# Four Overtures by Charles Strouse



## Bellinilover

Any serious fan of Broadway musicals has no doubt heard that the three greatest overtures are those for _Gypsy_, _Funny Girl_, and _Candide_. It is true that these overtures are all uncommonly creative in their blending of melodies from the respective shows' scores, though I half-suspect the _Candide _ one is "the greatest" mainly because _Leonard Bernstein_ wrote it. _De rigeur _ for Broadway musicals since the 1920's at least, the overture fell somewhat out of fashion from the 1960's onward; Charles Strouse was among the composers that kept it alive. I believe that several shows by Strouse (who, like virtually every American "classical" composer, studied with Nadia Boulanger) have overtures as good as Jule Styne's for _Funny Girl _ and _Gypsy_; one show _(Rags_) has an overture the equal of _Candide_'s. Strouse's overtures are exciting, even thrilling. They raised the listener's expectation for a musical that often did, but sometimes did not, fully satisfy.

Not all of Strouse's shows have "formal," curtain-down type overtures. The introduction/overture to _It's Bird! It's a Plane! It's Superman! _ (which flopped in 1966 but has since become popular, with a revised libretto) is staged with action and dialogue; the "overture" to _Golden Boy_ consists of prizefighters warming up-no music, only rhythmic chants ("Don't swallow the mouthpiece," "Semi-final in the Garden-make a hundred fifty bucks," etc.). The "true" overtures discussed here will be those for Strouse's _Bye Bye Birdie_ (1960), _All American _ (1962), _Annie _(1977), and _Rags_ (1986).










*Broadway's storied Winter Garden Theatre, where All American played its two-month run.*

Important to remember is the fact that, while the composer conceives his overtures in piano form, it is the orchestrator we must thank for what finally emanates from the pit. Regular Strouse orchestrator Robert Ginzler had a clever musical imagination, as the _Bye Bye Birdie _ overture proves. _Bye Bye Birdie_ is one of the few shows whose dramatic conflict-between youth and middle age-can be, and is, expressed in purely musical terms; the score contains '40's swing, '50's rock, and '20's syncopation (which, ironically, was the rock of its own time!). At two minutes and forty seconds on the show's original cast album, _Bye Bye Birdie_'s is a bit shorter than most Broadway overtures; it begins and ends with an ode to Conrad Birdie, sung by girl fans. Hearing the overture's three successive melodies-"Baby, Talk to Me," "Rosie," and "Put on a Happy Face"-a first-nighter in 1960 might have thought she had wandered into a revival of a 1940's musical; there is no rock n' roll-no "One Last Kiss" or "Honestly Sincere." On Strouse's part, this was wise: why put the older, more conservative members of the audience-in fact, the majority-off the new show before the curtain had even risen on it? The presentation of "Put on a Happy Face" tells us that Albert Peterson is Conrad's _songwriter_: the full melody is played by the piano, plucked by the strings, and blared by the brass; it is played legato on the strings, and by the brass in a free and jazzy version. The total effect is that of a song being written and orchestrated before our very ears.

• Material provided:
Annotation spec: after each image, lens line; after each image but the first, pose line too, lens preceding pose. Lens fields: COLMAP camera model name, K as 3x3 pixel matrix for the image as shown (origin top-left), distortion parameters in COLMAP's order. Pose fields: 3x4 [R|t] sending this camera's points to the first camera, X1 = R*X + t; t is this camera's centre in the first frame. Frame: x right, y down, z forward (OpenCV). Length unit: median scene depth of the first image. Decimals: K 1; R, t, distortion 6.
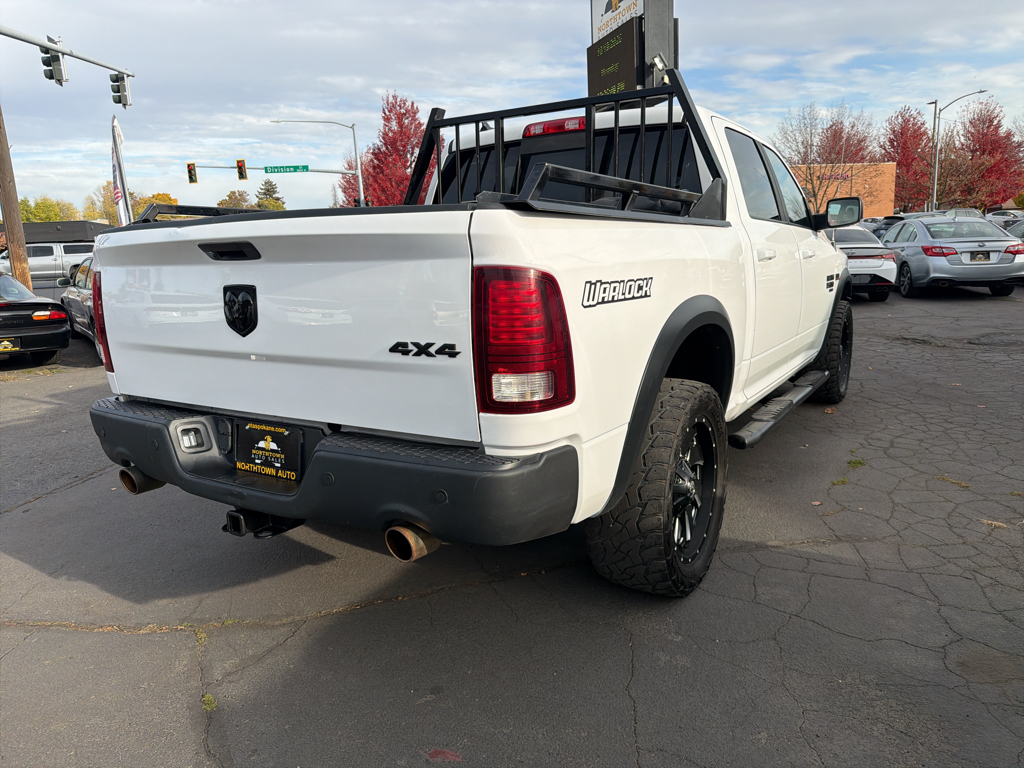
lens RADIAL K [[732.6, 0, 502.5], [0, 732.6, 364.3], [0, 0, 1]] dist [0.006931, -0.018852]
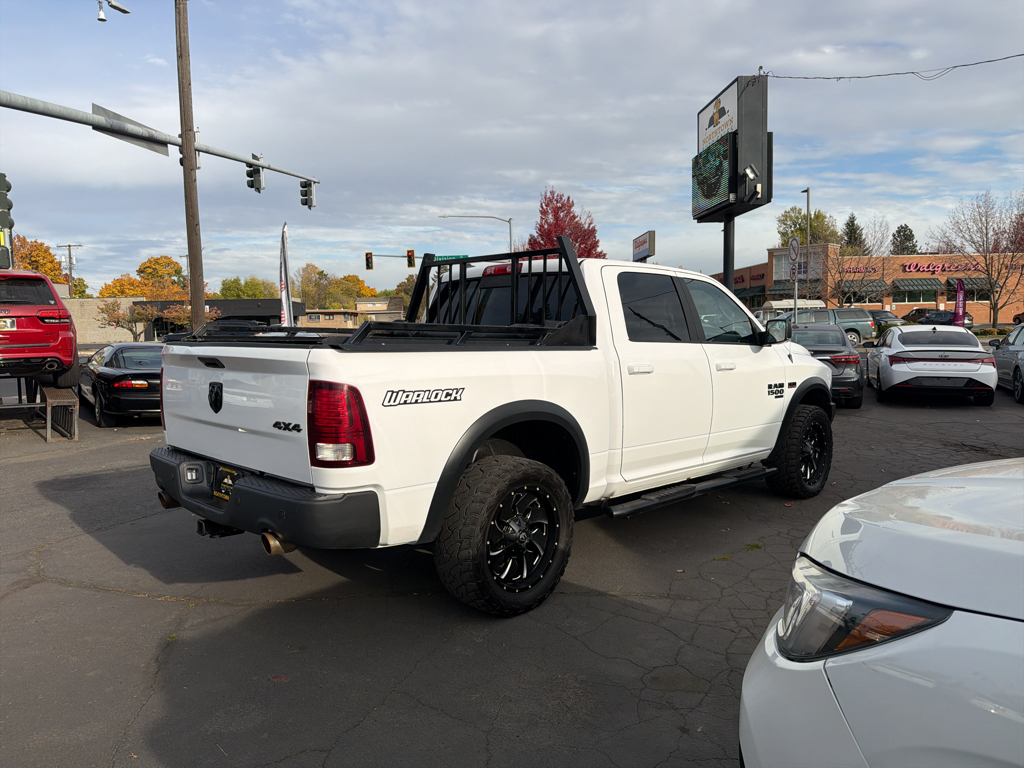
lens RADIAL K [[726.0, 0, 503.2], [0, 726.0, 363.6], [0, 0, 1]] dist [0.055291, -0.077930]
pose [[0.974366, 0.036948, -0.221912, 0.448828], [-0.061124, 0.992793, -0.103083, -0.012621], [0.216504, 0.114004, 0.969603, -0.333459]]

• To do:
[1] From the article on Charles Strouse's overtures, list the shows whose "true" overtures it says it will discuss, with the year given for each.
[2] Extend the article on Charles Strouse's overtures, picking up after its last sentence.

• Results for each task:
[1]
- _Bye Bye Birdie_ (1960)
- _All American_ (1962)
- _Annie_ (1977)
- _Rags_ (1986)

[2]
*Lyricist Lee Adams (front, with glasses), Charles Strouse (behind him, with glasses), and others at the recording session for Bye Bye Birdie*

_All American_, conceived as a vehicle for Zero Mostel, somehow became one for Ray Bolger, who played a Hungarian math professor who emigrates to the US to teach at a Southern college. The ever-wonderful baritone Ron Husmann played the ingenu lead; George Lindsey (what was a football comedy set in Alabama without him?) played a dim-witted villain. A sentimental musical, _All American _poked fun at college football and academics, Madison Avenue, and the generation gap. Its overture is even more exuberant and depictive than is _Birdie_'s--the first thirty seconds, for example, evoke the jarring experience of a wide-eyed immigrant's first road trek across America--promising a penetrating and fun musical that never quite happened; despite an assured score, the show closed after eighty performances. (The overture's sequence of melodies, incidentally, is "What a Country," "Our Children," "It's Fun to Think," "Nightlife," "Once Upon a Time," and "The Fight Song.")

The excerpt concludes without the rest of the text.